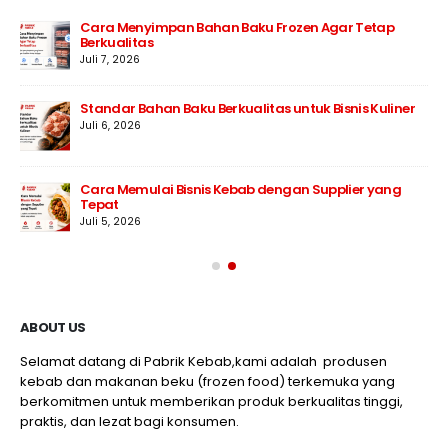
Cara Menyimpan Bahan Baku Frozen Agar Tetap
Berkualitas
Juli 7, 2026
Standar Bahan Baku Berkualitas untuk Bisnis Kuliner
Juli 6, 2026
Cara Memulai Bisnis Kebab dengan Supplier yang
Tepat
Juli 5, 2026
ABOUT US
Selamat datang di Pabrik Kebab,kami adalah produsen
kebab dan makanan beku (frozen food) terkemuka yang
berkomitmen untuk memberikan produk berkualitas tinggi,
praktis, dan lezat bagi konsumen.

» **What needs to be done**
Please return only the lines from the one that contains "Standar Bahan Baku" through the final line of the entries, each exactly as written.

» **Answer for the task**
Standar Bahan Baku Berkualitas untuk Bisnis Kuliner
Juli 6, 2026
Cara Memulai Bisnis Kebab dengan Supplier yang
Tepat
Juli 5, 2026
ABOUT US
Selamat datang di Pabrik Kebab,kami adalah produsen
kebab dan makanan beku (frozen food) terkemuka yang
berkomitmen untuk memberikan produk berkualitas tinggi,
praktis, dan lezat bagi konsumen.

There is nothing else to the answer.